Exercise prompt ▸
Word for word, restate the entries below and exclude every image.

Electronics source listings:
- - - -
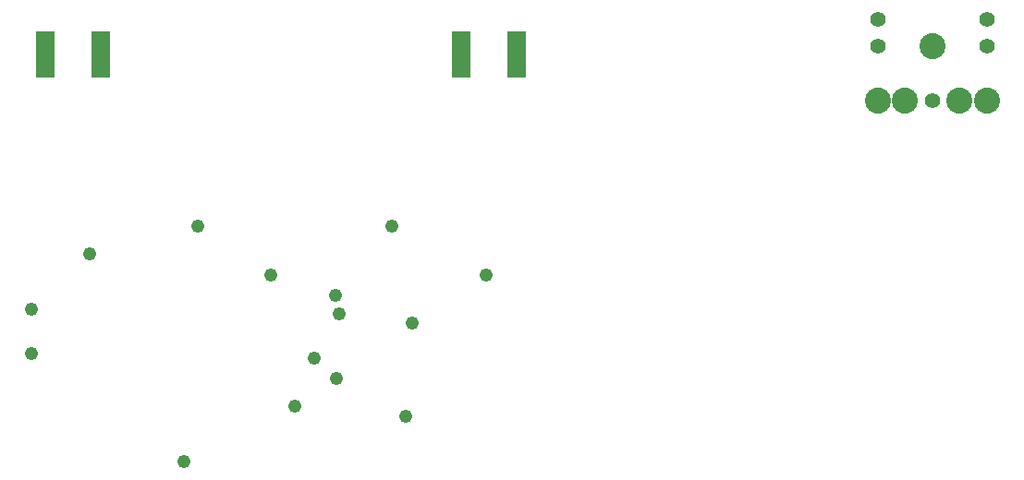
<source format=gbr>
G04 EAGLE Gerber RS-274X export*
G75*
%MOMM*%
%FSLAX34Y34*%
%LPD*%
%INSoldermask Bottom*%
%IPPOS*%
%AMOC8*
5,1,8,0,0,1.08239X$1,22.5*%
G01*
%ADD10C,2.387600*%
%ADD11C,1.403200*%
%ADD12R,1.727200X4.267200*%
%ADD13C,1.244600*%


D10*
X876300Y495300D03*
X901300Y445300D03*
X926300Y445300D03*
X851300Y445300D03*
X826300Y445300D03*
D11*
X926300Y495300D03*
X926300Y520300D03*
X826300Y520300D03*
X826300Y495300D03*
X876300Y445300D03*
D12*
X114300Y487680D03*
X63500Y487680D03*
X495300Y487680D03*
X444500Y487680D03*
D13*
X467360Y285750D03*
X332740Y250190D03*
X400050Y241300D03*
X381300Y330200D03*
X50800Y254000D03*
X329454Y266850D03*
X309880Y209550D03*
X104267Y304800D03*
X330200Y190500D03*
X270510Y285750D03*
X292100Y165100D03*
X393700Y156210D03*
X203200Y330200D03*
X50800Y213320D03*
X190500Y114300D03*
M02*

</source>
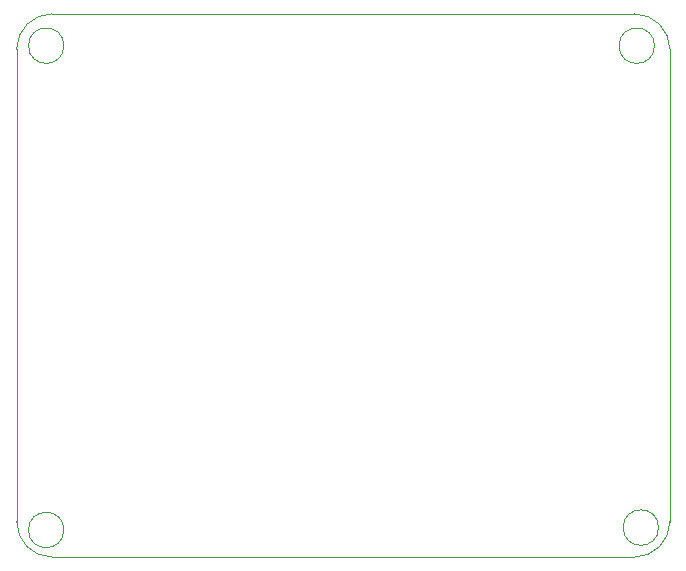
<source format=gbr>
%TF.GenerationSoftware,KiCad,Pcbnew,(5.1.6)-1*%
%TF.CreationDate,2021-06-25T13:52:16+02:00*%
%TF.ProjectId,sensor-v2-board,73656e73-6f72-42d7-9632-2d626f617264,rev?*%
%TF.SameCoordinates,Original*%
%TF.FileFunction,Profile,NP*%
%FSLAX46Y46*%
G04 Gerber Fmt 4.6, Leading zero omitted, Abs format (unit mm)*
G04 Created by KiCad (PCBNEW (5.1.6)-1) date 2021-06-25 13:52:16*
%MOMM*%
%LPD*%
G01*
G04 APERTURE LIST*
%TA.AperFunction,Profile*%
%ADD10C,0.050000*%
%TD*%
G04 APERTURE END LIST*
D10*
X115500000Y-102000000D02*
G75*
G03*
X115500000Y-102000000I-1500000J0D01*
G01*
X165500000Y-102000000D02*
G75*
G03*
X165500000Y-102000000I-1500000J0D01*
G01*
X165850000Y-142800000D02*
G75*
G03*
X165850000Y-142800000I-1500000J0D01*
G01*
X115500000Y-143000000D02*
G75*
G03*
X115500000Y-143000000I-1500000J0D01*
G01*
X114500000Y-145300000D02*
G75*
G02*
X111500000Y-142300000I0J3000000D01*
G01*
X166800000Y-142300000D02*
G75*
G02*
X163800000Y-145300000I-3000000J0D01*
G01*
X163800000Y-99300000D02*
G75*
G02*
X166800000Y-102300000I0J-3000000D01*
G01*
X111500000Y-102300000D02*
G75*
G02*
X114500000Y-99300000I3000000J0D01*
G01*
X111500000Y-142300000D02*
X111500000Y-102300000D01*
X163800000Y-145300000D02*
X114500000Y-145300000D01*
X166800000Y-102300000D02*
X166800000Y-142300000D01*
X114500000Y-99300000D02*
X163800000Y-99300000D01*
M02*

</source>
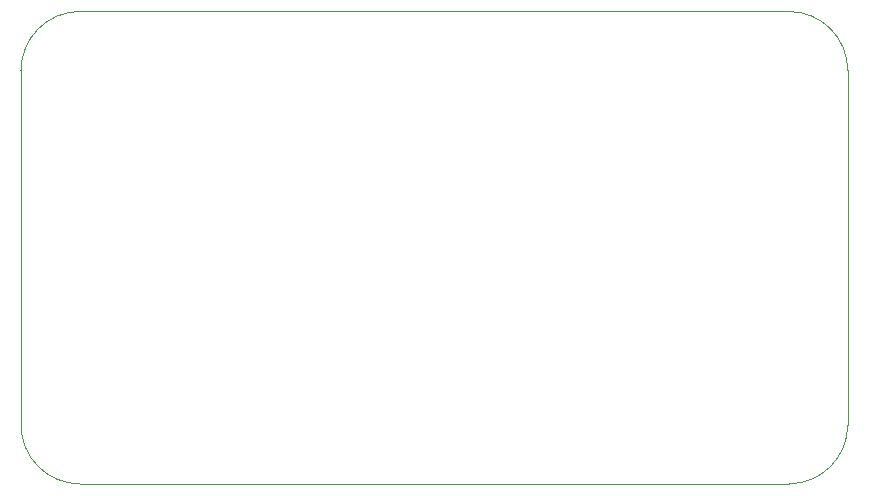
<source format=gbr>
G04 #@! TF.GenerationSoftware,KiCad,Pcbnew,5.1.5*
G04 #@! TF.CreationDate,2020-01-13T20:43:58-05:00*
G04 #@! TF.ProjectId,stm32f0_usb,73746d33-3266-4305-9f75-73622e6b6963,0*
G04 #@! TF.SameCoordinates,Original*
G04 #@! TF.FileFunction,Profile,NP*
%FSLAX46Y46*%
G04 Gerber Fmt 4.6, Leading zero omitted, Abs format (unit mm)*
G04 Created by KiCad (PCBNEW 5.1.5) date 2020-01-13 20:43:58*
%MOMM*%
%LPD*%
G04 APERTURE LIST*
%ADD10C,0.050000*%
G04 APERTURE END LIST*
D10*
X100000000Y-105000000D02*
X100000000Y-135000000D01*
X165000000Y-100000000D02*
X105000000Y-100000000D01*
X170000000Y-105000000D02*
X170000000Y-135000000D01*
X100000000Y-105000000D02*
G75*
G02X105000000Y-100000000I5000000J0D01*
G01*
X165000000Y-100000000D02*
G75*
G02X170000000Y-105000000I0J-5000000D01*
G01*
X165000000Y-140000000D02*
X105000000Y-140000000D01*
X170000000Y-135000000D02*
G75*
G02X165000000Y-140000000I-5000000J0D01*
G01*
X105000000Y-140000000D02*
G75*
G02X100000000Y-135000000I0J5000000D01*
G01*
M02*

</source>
- - - -
Answer section ▸
<source format=gbr>
G04 EAGLE Gerber RS-274X export*
G75*
%MOMM*%
%FSLAX34Y34*%
%LPD*%
%INSoldermask Bottom*%
%IPPOS*%
%AMOC8*
5,1,8,0,0,1.08239X$1,22.5*%
G01*
%ADD10C,2.387600*%
%ADD11C,1.403200*%
%ADD12R,1.727200X4.267200*%
%ADD13C,1.244600*%


D10*
X876300Y495300D03*
X901300Y445300D03*
X926300Y445300D03*
X851300Y445300D03*
X826300Y445300D03*
D11*
X926300Y495300D03*
X926300Y520300D03*
X826300Y520300D03*
X826300Y495300D03*
X876300Y445300D03*
D12*
X114300Y487680D03*
X63500Y487680D03*
X495300Y487680D03*
X444500Y487680D03*
D13*
X467360Y285750D03*
X332740Y250190D03*
X400050Y241300D03*
X381300Y330200D03*
X50800Y254000D03*
X329454Y266850D03*
X309880Y209550D03*
X104267Y304800D03*
X330200Y190500D03*
X270510Y285750D03*
X292100Y165100D03*
X393700Y156210D03*
X203200Y330200D03*
X50800Y213320D03*
X190500Y114300D03*
M02*

</source>
<source format=gbr>
%TF.GenerationSoftware,KiCad,Pcbnew,(5.1.6)-1*%
%TF.CreationDate,2021-06-25T13:52:16+02:00*%
%TF.ProjectId,sensor-v2-board,73656e73-6f72-42d7-9632-2d626f617264,rev?*%
%TF.SameCoordinates,Original*%
%TF.FileFunction,Profile,NP*%
%FSLAX46Y46*%
G04 Gerber Fmt 4.6, Leading zero omitted, Abs format (unit mm)*
G04 Created by KiCad (PCBNEW (5.1.6)-1) date 2021-06-25 13:52:16*
%MOMM*%
%LPD*%
G01*
G04 APERTURE LIST*
%TA.AperFunction,Profile*%
%ADD10C,0.050000*%
%TD*%
G04 APERTURE END LIST*
D10*
X115500000Y-102000000D02*
G75*
G03*
X115500000Y-102000000I-1500000J0D01*
G01*
X165500000Y-102000000D02*
G75*
G03*
X165500000Y-102000000I-1500000J0D01*
G01*
X165850000Y-142800000D02*
G75*
G03*
X165850000Y-142800000I-1500000J0D01*
G01*
X115500000Y-143000000D02*
G75*
G03*
X115500000Y-143000000I-1500000J0D01*
G01*
X114500000Y-145300000D02*
G75*
G02*
X111500000Y-142300000I0J3000000D01*
G01*
X166800000Y-142300000D02*
G75*
G02*
X163800000Y-145300000I-3000000J0D01*
G01*
X163800000Y-99300000D02*
G75*
G02*
X166800000Y-102300000I0J-3000000D01*
G01*
X111500000Y-102300000D02*
G75*
G02*
X114500000Y-99300000I3000000J0D01*
G01*
X111500000Y-142300000D02*
X111500000Y-102300000D01*
X163800000Y-145300000D02*
X114500000Y-145300000D01*
X166800000Y-102300000D02*
X166800000Y-142300000D01*
X114500000Y-99300000D02*
X163800000Y-99300000D01*
M02*

</source>
<source format=gbr>
G04 #@! TF.GenerationSoftware,KiCad,Pcbnew,5.1.5*
G04 #@! TF.CreationDate,2020-01-13T20:43:58-05:00*
G04 #@! TF.ProjectId,stm32f0_usb,73746d33-3266-4305-9f75-73622e6b6963,0*
G04 #@! TF.SameCoordinates,Original*
G04 #@! TF.FileFunction,Profile,NP*
%FSLAX46Y46*%
G04 Gerber Fmt 4.6, Leading zero omitted, Abs format (unit mm)*
G04 Created by KiCad (PCBNEW 5.1.5) date 2020-01-13 20:43:58*
%MOMM*%
%LPD*%
G04 APERTURE LIST*
%ADD10C,0.050000*%
G04 APERTURE END LIST*
D10*
X100000000Y-105000000D02*
X100000000Y-135000000D01*
X165000000Y-100000000D02*
X105000000Y-100000000D01*
X170000000Y-105000000D02*
X170000000Y-135000000D01*
X100000000Y-105000000D02*
G75*
G02X105000000Y-100000000I5000000J0D01*
G01*
X165000000Y-100000000D02*
G75*
G02X170000000Y-105000000I0J-5000000D01*
G01*
X165000000Y-140000000D02*
X105000000Y-140000000D01*
X170000000Y-135000000D02*
G75*
G02X165000000Y-140000000I-5000000J0D01*
G01*
X105000000Y-140000000D02*
G75*
G02X100000000Y-135000000I0J5000000D01*
G01*
M02*

</source>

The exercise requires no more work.